In fact, this is “black letter patent law” but the competitor still has to obtain a patent on the secret process in view of information available to the public that is, in fact, prior art. And there was prior art for the district court and the Fed. Cir. to weigh, along with misrepresentations by Dr. Sherman regarding the teachings of that art. However, the Fed. Cir. did not treat Dr. Sherman’s suspicions or beliefs that UCB was marketing Moexipril magnesium made by simply neutralizing Moexipril with a magnesium salt as information that should have been disclosed to the PTO. Slip op. at 14. This undercuts UCB’s position in the petition for cert. that the Fed. Cir. treated the “secret process” as prior art. But the courts had other prior art to consider.

Primarily, the courts focused on a Warner-Lambert patent (U.S. Patent No. 4,743,450). The Fed. Cir. found that the commercial product was made by the process disclosed in that patent, and in the Gu article. This involves the wet granulation of Moexipril HCl with alkaline stabilizers to yield, i.e., Moexipril Mg. Dr. Sherman eventually got his ‘556 patent allowed by arguing (and presenting a Rule 132 declaration by Dr. Lipp) that very little, if any, of the Mg salt of the drug was formed during this wet granulation process. Later testing by Apotex showed that its product contained mainly the Mg salt. Even so, Dr. Sherman continued to argue the position set forth in the background section of his application – that the prior art did not yield any significant amount of the Mg salt. Eventually the Examiner gave in, when claim 1 was amended to recite that the claimed process contained greater than 80% of the Mg salt. Dr. Sherman had now successfully patented the “secret process” to make the Mg salt that UCB was using. [Interestingly, Dr. Sherman filed a later U.S. application that discloses that wet granulation of the HCl salt with magnesium carbonate yields Moexipril Mg.] (US 2003/0157165).

However, by the end of the Fed. Cir. opinion, the basis for the affirmance gets a bit cloudy. The court affirmed the district court’s finding of inequitable conduct based on Sherman’s knowing misrepresentations regarding the prior art, which it found met the but-for materiality of the Therasense decision. The Fed. Cir. also stated that it was not basing its affirmance on his failure to disclose an earlier PCT application filed by Dr. Sherman (which was barely discussed in the opinion) or the fact that he falsified examples in the ‘556 patent, or even the “expert declaration contained false statements instrumental to issuance of the patent.”

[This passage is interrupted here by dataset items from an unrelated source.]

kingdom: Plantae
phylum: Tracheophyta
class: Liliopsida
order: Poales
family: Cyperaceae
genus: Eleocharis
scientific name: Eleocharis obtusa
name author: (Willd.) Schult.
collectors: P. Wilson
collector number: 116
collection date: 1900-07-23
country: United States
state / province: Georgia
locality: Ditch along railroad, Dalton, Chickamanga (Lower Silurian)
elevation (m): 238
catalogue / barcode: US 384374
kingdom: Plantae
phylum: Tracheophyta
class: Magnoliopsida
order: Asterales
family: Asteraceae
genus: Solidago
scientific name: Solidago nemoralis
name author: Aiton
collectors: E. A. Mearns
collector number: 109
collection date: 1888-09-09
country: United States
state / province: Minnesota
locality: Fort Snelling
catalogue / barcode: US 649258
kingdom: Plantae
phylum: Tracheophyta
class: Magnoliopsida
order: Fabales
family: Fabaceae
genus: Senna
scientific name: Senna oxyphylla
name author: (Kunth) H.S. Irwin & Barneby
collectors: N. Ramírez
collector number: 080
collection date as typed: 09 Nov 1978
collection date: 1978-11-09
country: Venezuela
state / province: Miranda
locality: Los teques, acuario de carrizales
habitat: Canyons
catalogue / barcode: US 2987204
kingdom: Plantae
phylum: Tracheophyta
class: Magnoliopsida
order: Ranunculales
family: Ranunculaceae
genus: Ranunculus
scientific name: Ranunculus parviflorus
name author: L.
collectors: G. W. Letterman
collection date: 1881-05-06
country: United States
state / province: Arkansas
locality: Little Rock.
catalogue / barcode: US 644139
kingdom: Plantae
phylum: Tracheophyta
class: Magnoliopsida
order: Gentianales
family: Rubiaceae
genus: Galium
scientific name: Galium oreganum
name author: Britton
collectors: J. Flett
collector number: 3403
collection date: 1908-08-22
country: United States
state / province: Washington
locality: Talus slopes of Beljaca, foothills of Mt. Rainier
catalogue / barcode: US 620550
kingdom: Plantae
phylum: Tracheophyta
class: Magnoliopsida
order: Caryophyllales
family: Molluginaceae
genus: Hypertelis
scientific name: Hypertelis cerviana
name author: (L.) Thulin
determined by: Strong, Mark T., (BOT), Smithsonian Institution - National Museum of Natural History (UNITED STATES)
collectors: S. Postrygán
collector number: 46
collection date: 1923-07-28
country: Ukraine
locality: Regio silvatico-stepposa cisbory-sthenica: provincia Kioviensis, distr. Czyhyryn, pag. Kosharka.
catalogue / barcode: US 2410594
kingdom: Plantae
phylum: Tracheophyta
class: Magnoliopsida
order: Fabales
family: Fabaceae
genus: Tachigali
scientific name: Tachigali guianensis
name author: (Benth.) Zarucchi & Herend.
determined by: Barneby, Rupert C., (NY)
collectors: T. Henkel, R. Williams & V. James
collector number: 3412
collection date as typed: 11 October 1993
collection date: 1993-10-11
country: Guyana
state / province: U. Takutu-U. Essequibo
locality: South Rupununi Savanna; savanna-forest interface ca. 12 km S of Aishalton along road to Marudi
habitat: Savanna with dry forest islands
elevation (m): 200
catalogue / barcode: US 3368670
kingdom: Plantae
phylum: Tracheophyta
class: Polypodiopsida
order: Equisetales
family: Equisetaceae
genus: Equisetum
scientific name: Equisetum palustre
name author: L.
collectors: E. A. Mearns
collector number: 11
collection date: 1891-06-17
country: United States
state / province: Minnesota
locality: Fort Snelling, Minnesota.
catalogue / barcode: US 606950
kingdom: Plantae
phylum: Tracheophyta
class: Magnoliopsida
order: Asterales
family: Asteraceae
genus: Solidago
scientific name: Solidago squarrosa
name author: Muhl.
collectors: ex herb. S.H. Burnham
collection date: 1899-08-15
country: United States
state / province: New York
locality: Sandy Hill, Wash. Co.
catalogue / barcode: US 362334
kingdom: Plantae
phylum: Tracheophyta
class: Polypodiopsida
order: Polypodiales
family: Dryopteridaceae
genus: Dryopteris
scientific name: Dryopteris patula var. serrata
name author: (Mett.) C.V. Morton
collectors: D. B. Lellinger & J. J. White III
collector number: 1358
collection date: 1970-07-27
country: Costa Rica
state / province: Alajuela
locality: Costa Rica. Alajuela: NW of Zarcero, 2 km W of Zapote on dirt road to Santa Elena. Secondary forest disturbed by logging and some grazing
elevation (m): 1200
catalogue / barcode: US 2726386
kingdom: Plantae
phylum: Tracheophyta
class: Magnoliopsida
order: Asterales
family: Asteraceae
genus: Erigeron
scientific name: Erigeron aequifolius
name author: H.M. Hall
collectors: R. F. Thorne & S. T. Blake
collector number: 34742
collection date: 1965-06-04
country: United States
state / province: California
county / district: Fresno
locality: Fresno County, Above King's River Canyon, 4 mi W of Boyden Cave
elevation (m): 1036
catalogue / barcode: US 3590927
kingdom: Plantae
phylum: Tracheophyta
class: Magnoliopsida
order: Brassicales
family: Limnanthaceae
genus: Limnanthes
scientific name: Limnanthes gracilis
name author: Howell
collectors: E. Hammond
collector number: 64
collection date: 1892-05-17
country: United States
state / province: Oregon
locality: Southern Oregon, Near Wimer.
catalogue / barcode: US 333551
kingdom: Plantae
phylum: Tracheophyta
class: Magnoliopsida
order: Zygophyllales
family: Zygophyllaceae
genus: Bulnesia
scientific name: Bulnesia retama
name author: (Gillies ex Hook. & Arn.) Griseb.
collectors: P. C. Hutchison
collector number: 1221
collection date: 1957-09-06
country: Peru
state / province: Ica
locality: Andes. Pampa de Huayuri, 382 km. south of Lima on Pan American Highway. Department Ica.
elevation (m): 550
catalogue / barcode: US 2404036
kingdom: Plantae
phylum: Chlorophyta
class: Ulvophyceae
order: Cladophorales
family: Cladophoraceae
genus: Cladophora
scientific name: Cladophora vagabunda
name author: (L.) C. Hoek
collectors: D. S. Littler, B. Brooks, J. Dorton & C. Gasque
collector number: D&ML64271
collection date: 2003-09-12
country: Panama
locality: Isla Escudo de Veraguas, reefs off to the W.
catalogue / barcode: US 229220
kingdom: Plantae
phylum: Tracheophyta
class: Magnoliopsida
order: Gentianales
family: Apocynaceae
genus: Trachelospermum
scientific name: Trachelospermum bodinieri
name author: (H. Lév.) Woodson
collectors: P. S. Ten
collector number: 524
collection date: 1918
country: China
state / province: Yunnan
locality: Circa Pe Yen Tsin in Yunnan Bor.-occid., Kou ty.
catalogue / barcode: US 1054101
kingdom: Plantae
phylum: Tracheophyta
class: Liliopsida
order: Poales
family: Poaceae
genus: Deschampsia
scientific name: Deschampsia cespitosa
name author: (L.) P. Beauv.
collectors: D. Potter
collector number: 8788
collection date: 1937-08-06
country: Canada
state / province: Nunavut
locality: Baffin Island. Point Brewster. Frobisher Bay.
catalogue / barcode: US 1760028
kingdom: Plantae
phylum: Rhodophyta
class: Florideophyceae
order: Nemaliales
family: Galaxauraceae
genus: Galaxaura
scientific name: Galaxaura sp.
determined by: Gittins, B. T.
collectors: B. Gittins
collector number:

The second question posed in UCB’s petition is whether or not conduct that does not induce the PTO to issue the patent can render it unenforceable for IC. UCB argues that “the court found inequitable conduct because Dr. Sherman did not disclose a fact already known to the Examiner….misrepresentation to the PTO cannot establish [IC] unless in directly results in ‘the issuance of the patent.” [citing Therasense at 1291]. This sounds perilously close to an argument that it is OK to lie if you don’t get caught. Also the facts do not establish that the final “greater than 80%” conversion was not at least inherently obvious the prior art of which Dr. Sherman was aware, but did not cite to the Examiner. In short, which this post certainly was not, the Supreme Court should not grant cert. to review the Therasense standards for IC or for the prior art effect of mere knowledge of a competitor’s “secret process”, which, it seems, was not much of a secret after all.